The rise of stablecoins in the financial landscape is garnering significant attention. According to Abhi Srivastava, an associate vice president at Moody’s Investors Service, these digital assets currently pose a limited threat to the banking sector. However, the future might hold different challenges as the adoption of stablecoins and tokenized real-world assets (RWAs) continues to grow.
The Current Impact of Stablecoins
In recent years, the use of stablecoins has seen notable expansion, primarily in areas such as payments, cross-border commerce, and onchain finance. Despite this growth, Srivastava notes that the impact on traditional banking remains minimal due to established systems in the US that are fast, low-cost, and highly trusted.
Potential Future Challenges
While stablecoins are not currently replacing traditional deposits, their increasing market capitalization—exceeding $300 billion by the end of last year—indicates potential future competition for banks. As stablecoins and tokenized RWAs become more prevalent, banks could face deposit outflows and a reduction in lending capabilities.

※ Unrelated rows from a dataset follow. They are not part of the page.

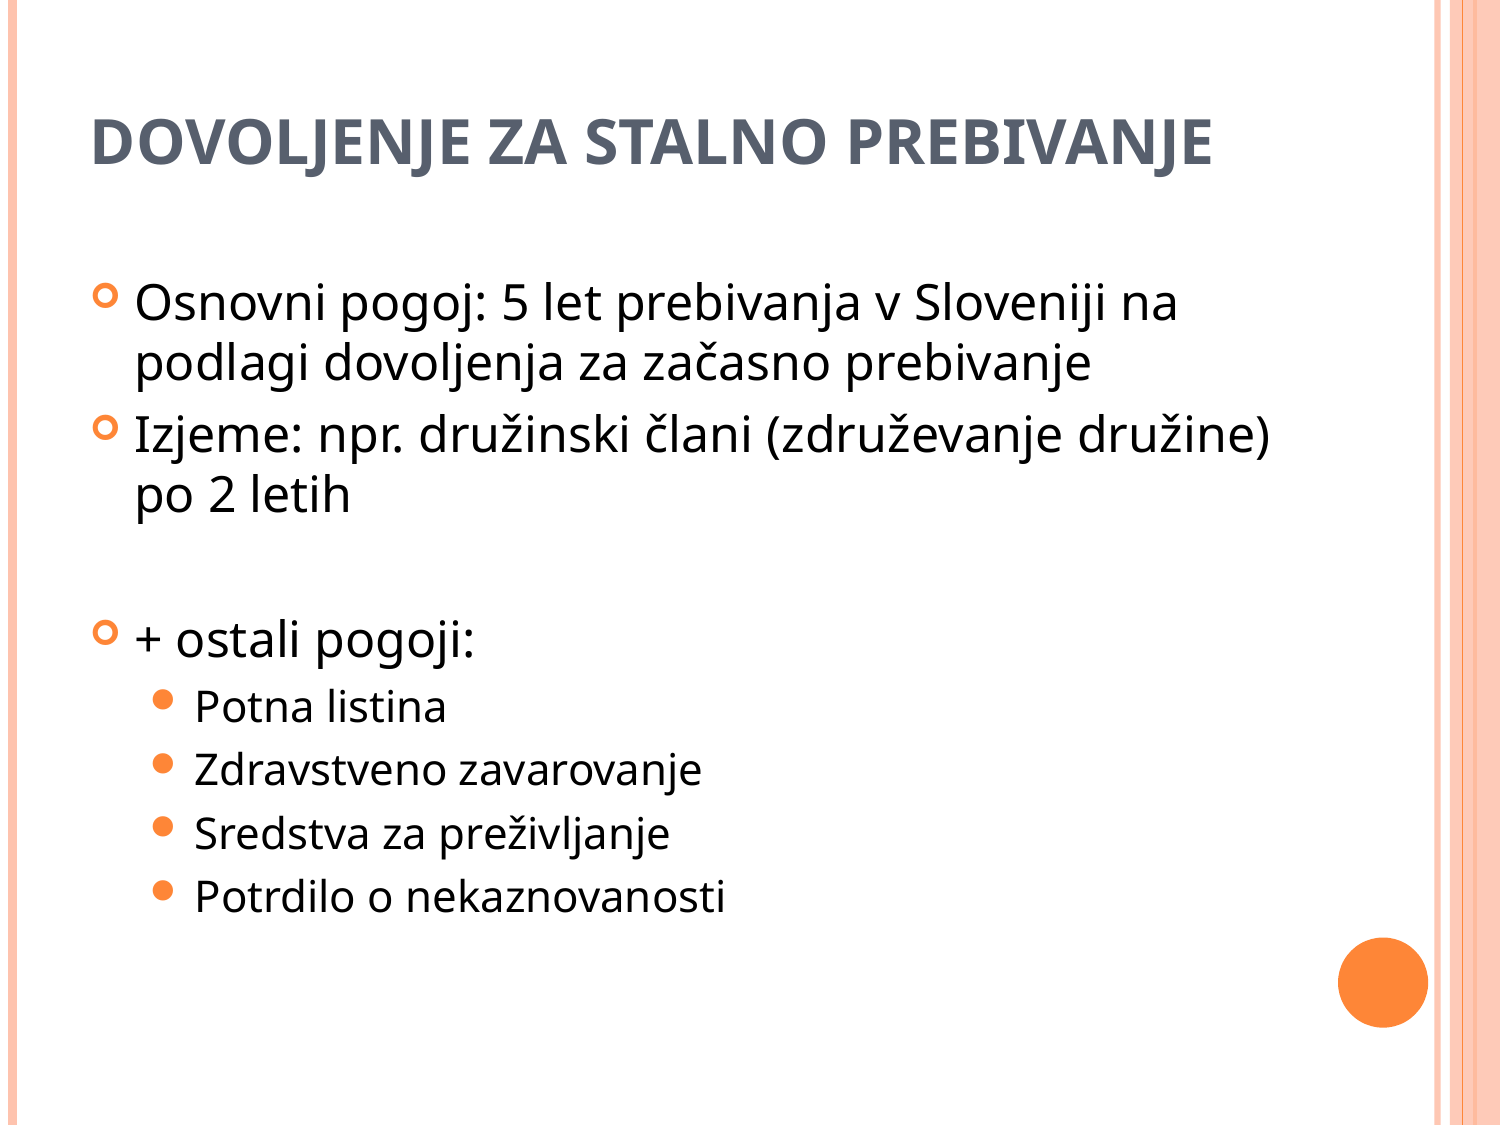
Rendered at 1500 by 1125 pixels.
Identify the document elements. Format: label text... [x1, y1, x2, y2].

title DOVOLJENJE ZA STALNO PREBIVANJE [74, 19, 1300, 185]
list Osnovni pogoj: 5 let prebivanja v Sloveniji na podlagi dovoljenja za začasno prebivanje Izjeme: npr. družinski člani (združevanje družine) po 2 letih + ostali pogoji: Potna listina Zdravstveno zavarovanje Sredstva za preživljanje Potrdilo o nekaznovanosti [74, 262, 1300, 1063]
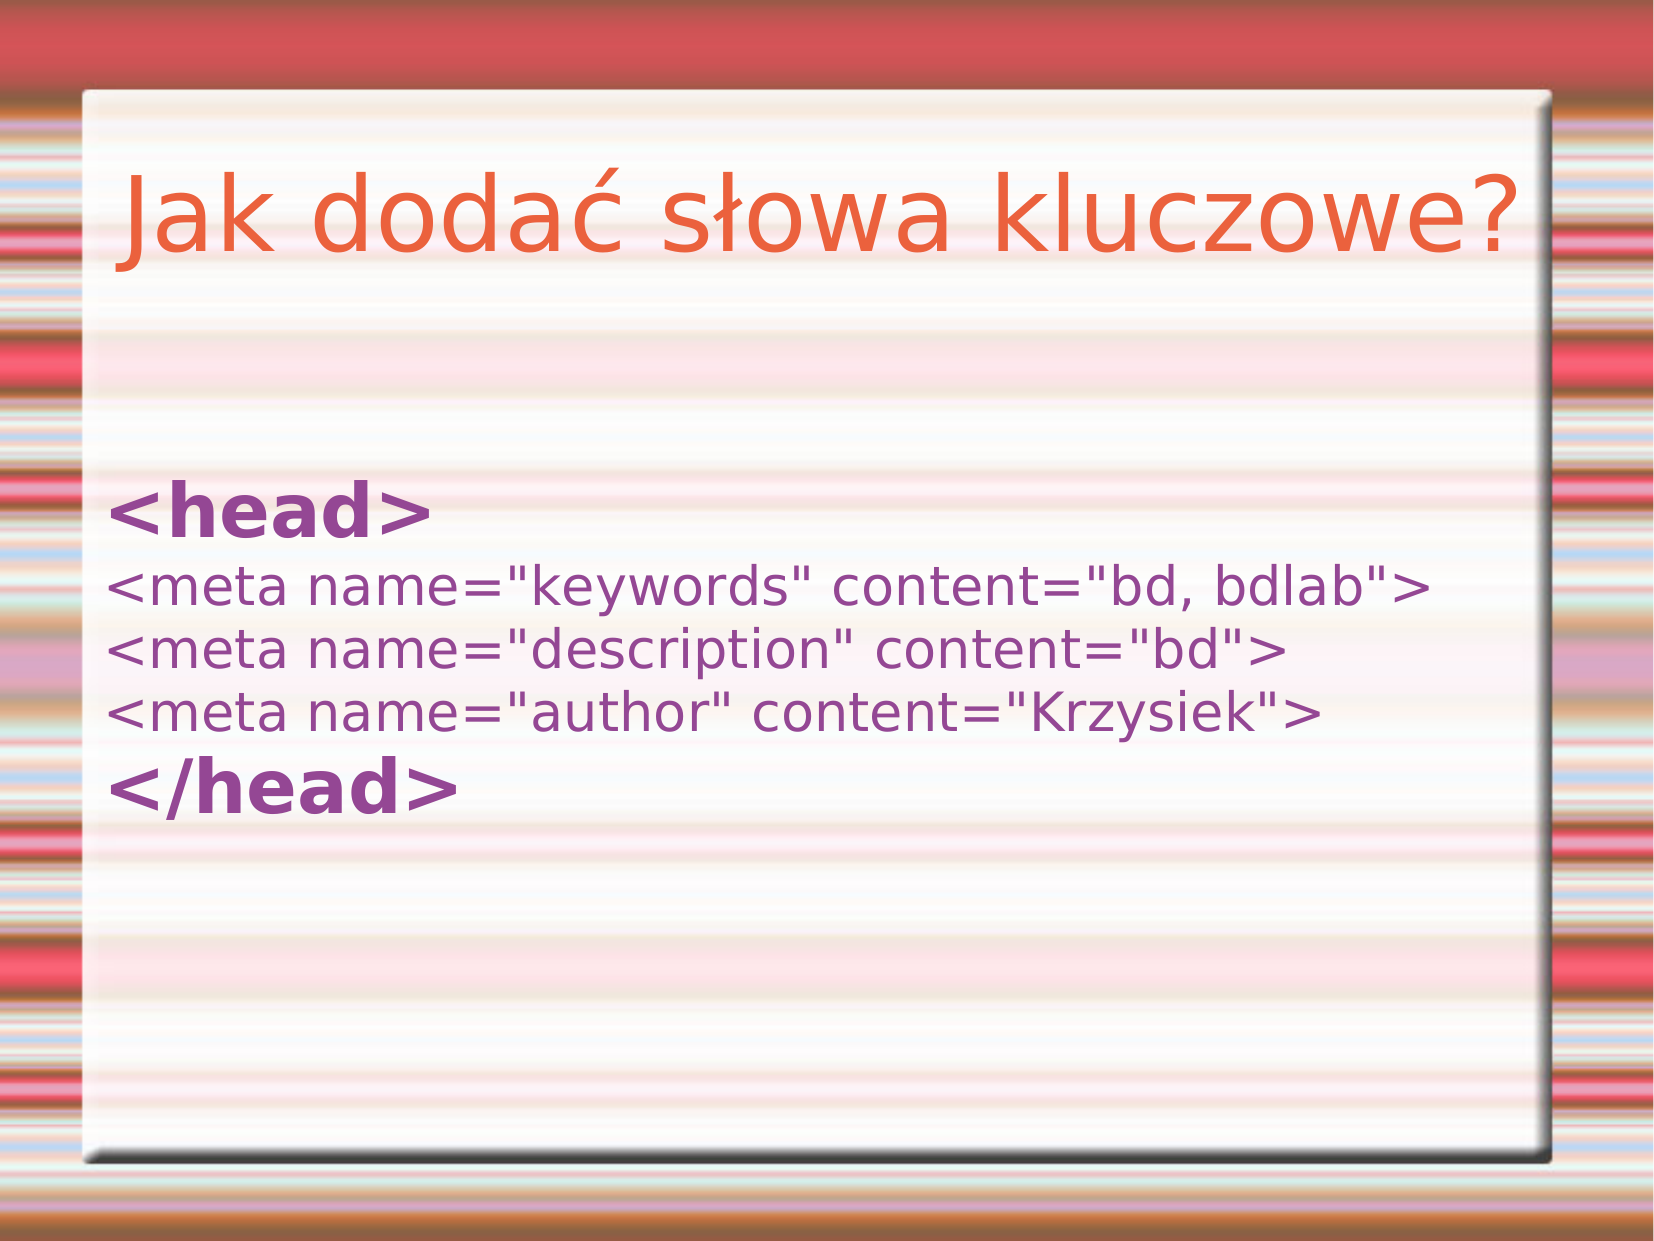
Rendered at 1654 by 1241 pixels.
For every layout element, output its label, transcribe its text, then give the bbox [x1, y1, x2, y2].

text_box Jak dodać słowa kluczowe? [106, 147, 1554, 284]
picture [0, 0, 1654, 1241]
text_box <head> <meta name="keywords" content="bd, bdlab"> <meta name="description" content="bd"> <meta name="author" content="Krzysiek"> </head> [88, 460, 1565, 883]
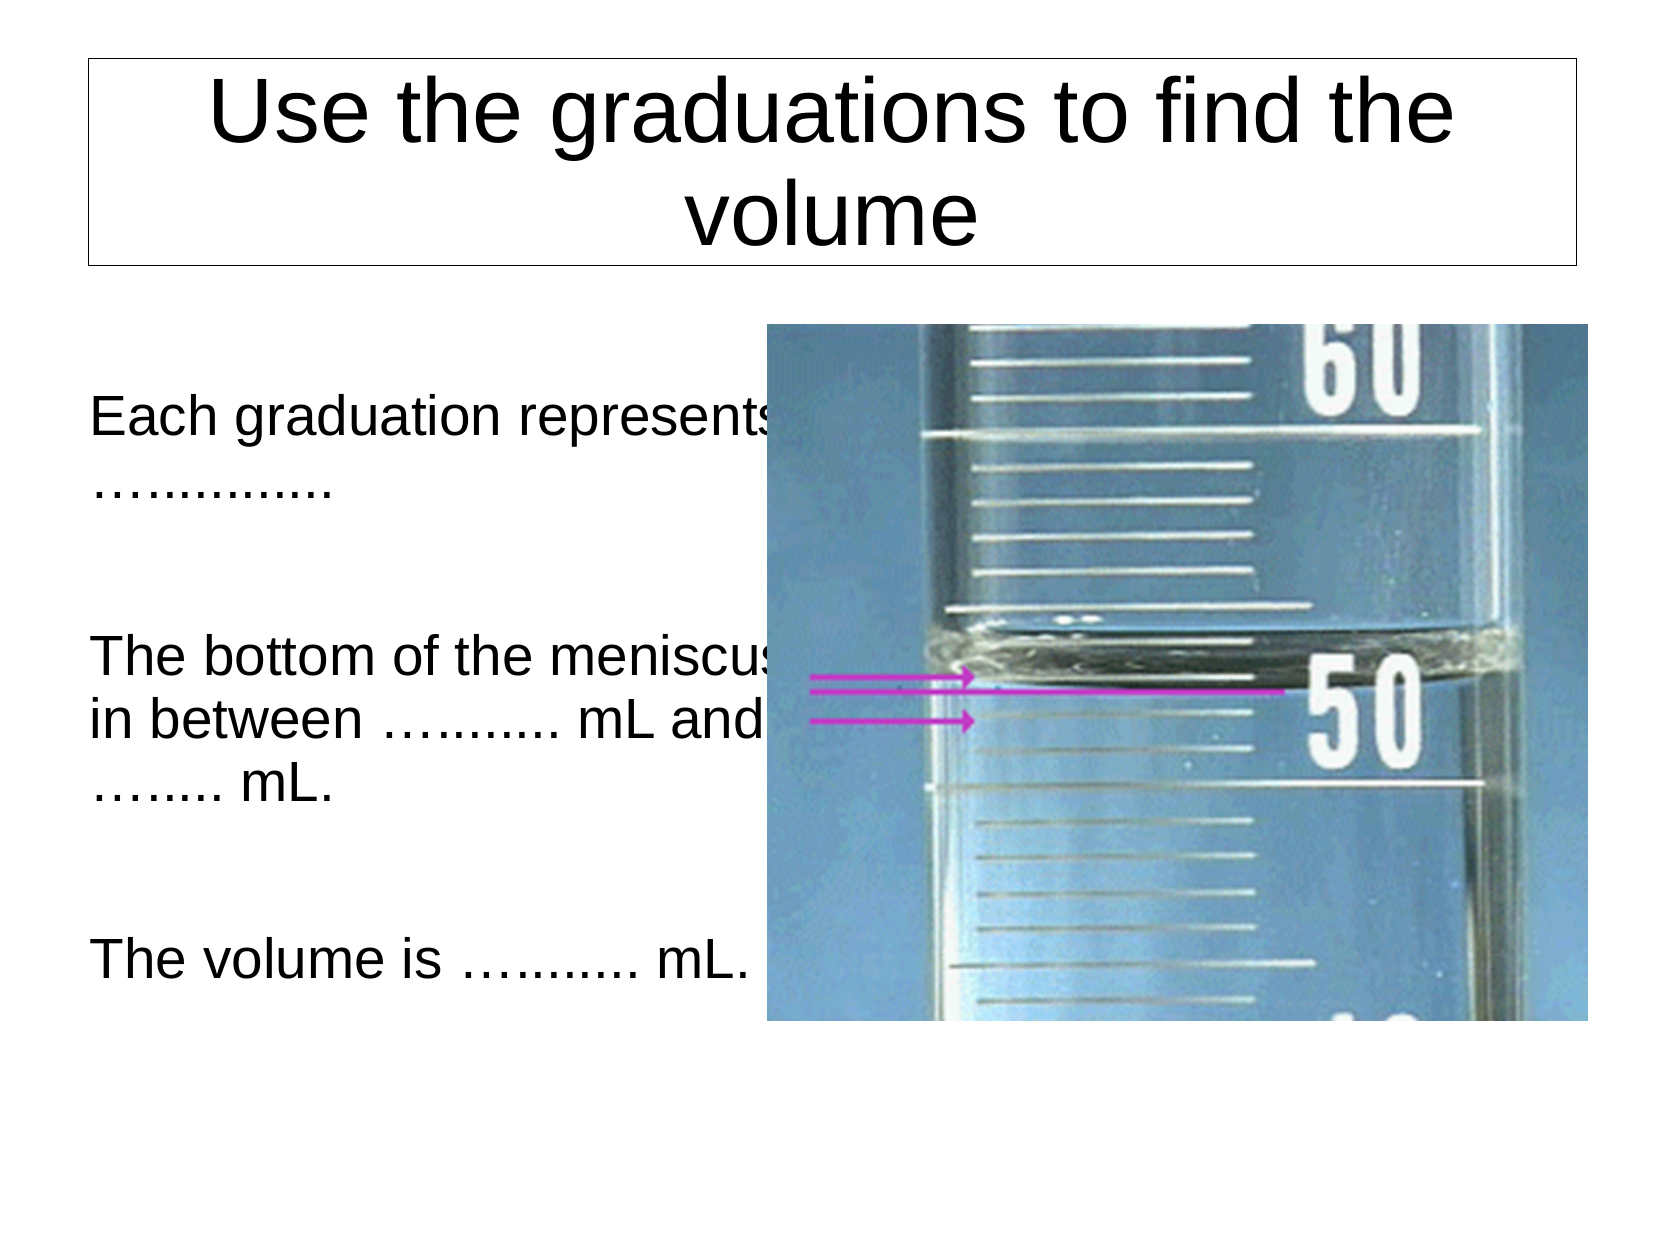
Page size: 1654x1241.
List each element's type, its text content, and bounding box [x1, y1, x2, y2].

Regulatory Concerns and Industry Reactions
The regulatory landscape for stablecoins is evolving. The Digital Asset Market Clarity Act of 2025, or the CLARITY Act, seeks to provide a comprehensive regulatory framework for the crypto market. However, it faces opposition, particularly regarding yield-bearing stablecoins, which could erode traditional banking market share.
Negotiations continue as the crypto industry and banking sector seek common ground. Senator Thom Tillis has announced intentions to draft a revised bill, aiming to satisfy both parties. Nonetheless, failure to pass the CLARITY Act could invite stricter regulatory measures in the future.
As the stablecoin sector grows, stakeholders must navigate these challenges carefully, balancing innovation with regulatory compliance to ensure a harmonious integration into the broader financial system.